Fun Fact: The saying “saved by the bell” originated in Edinburgh after so many people had been buried alive, the grave diggers began putting bells on the headstones with a string running down inside a coffin. That way, if a person was buried alive, they could ring the bell for help.
The Scottish have long been known for their storytelling, such as the redcaps, who got their name from their hats they wore being dipped in fresh human blood.
There are also the giants who roamed the north of Britain, one of which gave his name to the ancient volcano standing over Edinburgh – Arthur’s Seat.
Venture down one of Edinburgh’s alleys and see where witch’s were burned at the stake, and fairies ran wild.
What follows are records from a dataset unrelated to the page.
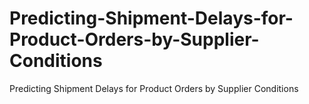 # Predicting-Shipment-Delays-for-Product-Orders-by-Supplier-Conditions
Predicting Shipment Delays for Product Orders by Supplier Conditions
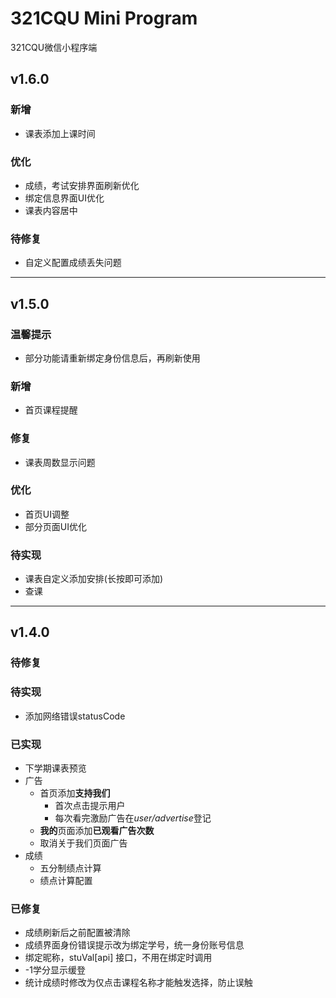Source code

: # 321CQU Mini Program

321CQU微信小程序端



## v1.6.0

### 新增
- 课表添加上课时间

### 优化
- 成绩，考试安排界面刷新优化
- 绑定信息界面UI优化
- 课表内容居中

### 待修复
- 自定义配置成绩丢失问题



---

## v1.5.0

### 温馨提示
- 部分功能请重新绑定身份信息后，再刷新使用
### 新增
- 首页课程提醒
### 修复
- 课表周数显示问题
### 优化
- 首页UI调整
- 部分页面UI优化
### 待实现
- 课表自定义添加安排(长按即可添加)
- 查课

---

## v1.4.0

### 待修复

### 待实现

- 添加网络错误statusCode


### 已实现

- 下学期课表预览
- 广告
  - 首页添加**支持我们**
    - 首次点击提示用户
    - 每次看完激励广告在*user/advertise*登记
  - **我的**页面添加**已观看广告次数**
  - 取消关于我们页面广告
- 成绩
  - 五分制绩点计算
  - 绩点计算配置
### 已修复
- 成绩刷新后之前配置被清除
- 成绩界面身份错误提示改为绑定学号，统一身份账号信息
- 绑定昵称，stuVal[api] 接口，不用在绑定时调用
- -1学分显示缓登
- 统计成绩时修改为仅点击课程名称才能触发选择，防止误触
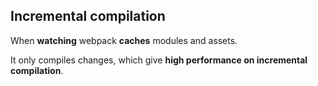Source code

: ## Incremental compilation

When **watching** webpack **caches** modules and assets.

It only compiles changes, which give **high performance on incremental compilation**.
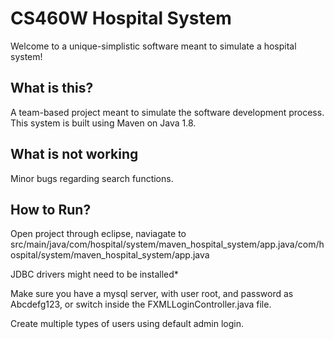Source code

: # CS460W Hospital System

Welcome to a unique-simplistic software meant to simulate a hospital system!

## What is this?

A team-based project meant to simulate the software development process.  This system is built using Maven on Java 1.8.  


## What is not working

   Minor bugs regarding search functions.


## How to Run?

Open project through eclipse, naviagate to src/main/java/com/hospital/system/maven_hospital_system/app.java/com/hospital/system/maven_hospital_system/app.java

JDBC drivers might need to be installed*

Make sure you have a mysql server, with user root, and password as Abcdefg123, or switch inside the FXMLLoginController.java file.

Create multiple types of users using default admin login.
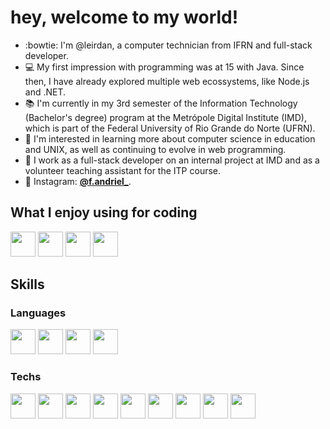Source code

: # hey, welcome to my world!
- :bowtie: I'm @leirdan, a computer technician from IFRN and full-stack developer.
- 💻 My first impression with programming was at 15 with Java. Since then, I have already explored multiple web ecossystems, like Node.js and .NET. 
- 📚 I'm currently in my 3rd semester of the Information Technology (Bachelor's degree) program at the Metrópole Digital Institute (IMD), which is part of the Federal University of Rio Grande do Norte (UFRN).
- 🌱 I'm interested in learning more about computer science in education and UNIX, as well as continuing to evolve in web programming.
- 🚀 I work as a full-stack developer on an internal project at IMD and as a volunteer teaching assistant for the ITP course.
- 🎇 Instagram: [**@f.andriel_**](https://instagram.com/f.andriel_).

## What I enjoy using for coding
<img loading="lazy" src="https://cdn.jsdelivr.net/gh/devicons/devicon@latest/icons/linux/linux-original.svg" width="40" height="40" loading="lazy" /> <img loading="lazy" src="https://cdn.jsdelivr.net/gh/devicons/devicon@latest/icons/neovim/neovim-original.svg" width="40" height="40" /> 
<img loading="lazy" src="https://cdn.jsdelivr.net/gh/devicons/devicon@latest/icons/visualstudio/visualstudio-original.svg" width="40" height="40" />
<img loading="lazy" src="https://cdn.jsdelivr.net/gh/devicons/devicon@latest/icons/git/git-original.svg" width="40" height="40" />

## Skills
### Languages
<img src="https://cdn.jsdelivr.net/gh/devicons/devicon@latest/icons/cplusplus/cplusplus-original.svg" width="40" height="40" /> <img src="https://cdn.jsdelivr.net/gh/devicons/devicon@latest/icons/java/java-original.svg" width="40" height="40" /> 
<img src="https://cdn.jsdelivr.net/gh/devicons/devicon@latest/icons/typescript/typescript-original.svg" width="40" height="40"  />
<img src="https://cdn.jsdelivr.net/gh/devicons/devicon@latest/icons/csharp/csharp-original.svg" width="40" height="40" />         

### Techs
<img loading="lazy" src="https://cdn.jsdelivr.net/gh/devicons/devicon/icons/bootstrap/bootstrap-original.svg" width="40" height="40" /> <img src="https://cdn.jsdelivr.net/gh/devicons/devicon@latest/icons/materialui/materialui-plain.svg" width="40" height="40" />
<img loading="lazy" src="https://cdn.jsdelivr.net/gh/devicons/devicon@latest/icons/dotnetcore/dotnetcore-original.svg" width="40" height="40" /> 
<img loading="lazy" src="https://cdn.jsdelivr.net/gh/devicons/devicon/icons/spring/spring-original-wordmark.svg" width="40" height="40" />
<img loading="lazy" src="https://cdn.jsdelivr.net/gh/devicons/devicon/icons/nodejs/nodejs-original.svg" width="40" height="40" /> 
<img loading="lazy" src="https://cdn.jsdelivr.net/gh/devicons/devicon/icons/mysql/mysql-plain-wordmark.svg" width="40" height="40"/>
<img loading="lazy" src="https://cdn.jsdelivr.net/gh/devicons/devicon/icons/microsoftsqlserver/microsoftsqlserver-plain-wordmark.svg" width="40" height="40" />
<img loading="lazy" src="https://cdn.jsdelivr.net/gh/devicons/devicon/icons/latex/latex-original.svg" width="40" height="40" />
<img loading="lazy" src="https://cdn.jsdelivr.net/gh/devicons/devicon@latest/icons/react/react-original.svg" width="40" height="40" /> 


<!---
leirdan/leirdan is a ✨ special ✨ repository because its `README.md` (this file) appears on your GitHub profile.
You can click the Preview link to take a look at your changes.
--->
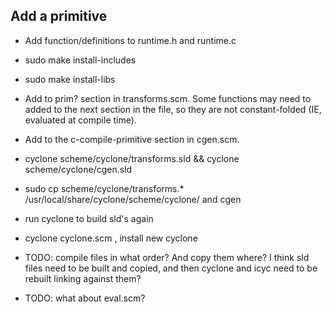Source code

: ## Add a primitive

- Add function/definitions to runtime.h and runtime.c
- sudo make install-includes
- sudo make install-libs
- Add to prim? section in transforms.scm. Some functions may need to added to the next section in the file, so they are not constant-folded (IE, evaluated at compile time).
- Add to the c-compile-primitive section in cgen.scm.
- cyclone scheme/cyclone/transforms.sld && cyclone scheme/cyclone/cgen.sld
- sudo cp scheme/cyclone/transforms.* /usr/local/share/cyclone/scheme/cyclone/
  and cgen
- run cyclone to build sld's again
- cyclone cyclone.scm , install new cyclone


- TODO: compile files in what order? And copy them where? I think sld files need to be built and copied, and then cyclone and icyc need to be rebuilt linking against them?
- TODO: what about eval.scm?

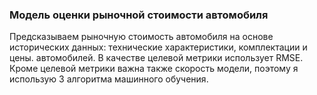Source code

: ### Модель оценки рыночной стоимости автомобиля  

Предсказываем рыночную стоимость автомобиля на основе исторических данных: технические характеристики, комплектации и цены. автомобилей. В качестве целевой метрики использует RMSE. Кроме целевой метрики важна также скорость модели, поэтому я использую 3 алгоритма машинного обучения.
You learn about it all on this ghost tour.
Our two-hour tour took us down the Royal Mile, through shadowed closes, down to Old Calton Burial Ground, and finally, atop Calton Hill. Along the way, we heard the stories of Burke and Hare, grave robbers, witch trials, vampires, the kelpies, and David Hume’s deal with the devil. Don’t worry, it’s quite normal to go for a stroll through one of Edinburgh’s many cemeteries. In fact, J.K. Rowling found Tom Riddle’s name on a headstone in Greyfriars Kirkyard and he became a character in Harry Potter. Charles Dickens also got inspiration from a cemetery when he found Ebenezer Scrooge’s name engraved on a headstone.
Positives: It’s not gimmicky, it’s budget friendly (it was $24 for the two of us), our tour guide was very knowledgeable and entertaining (and was president of a Harry Potter fan club), and provided us with lots of great stories and folklores on Scottish legends and culture.
Negatives: We did this tour in June, which meant it didn’t get dark outside until well after 10PM, and the tour was at 6:30PM. I would have loved the tour being after dark or even around dusk to get more of that eerie feeling, but the sun wouldn’t stop me from going again.
Would we recommend this tour? Yes!
As always, all photos are my own unless otherwise stated.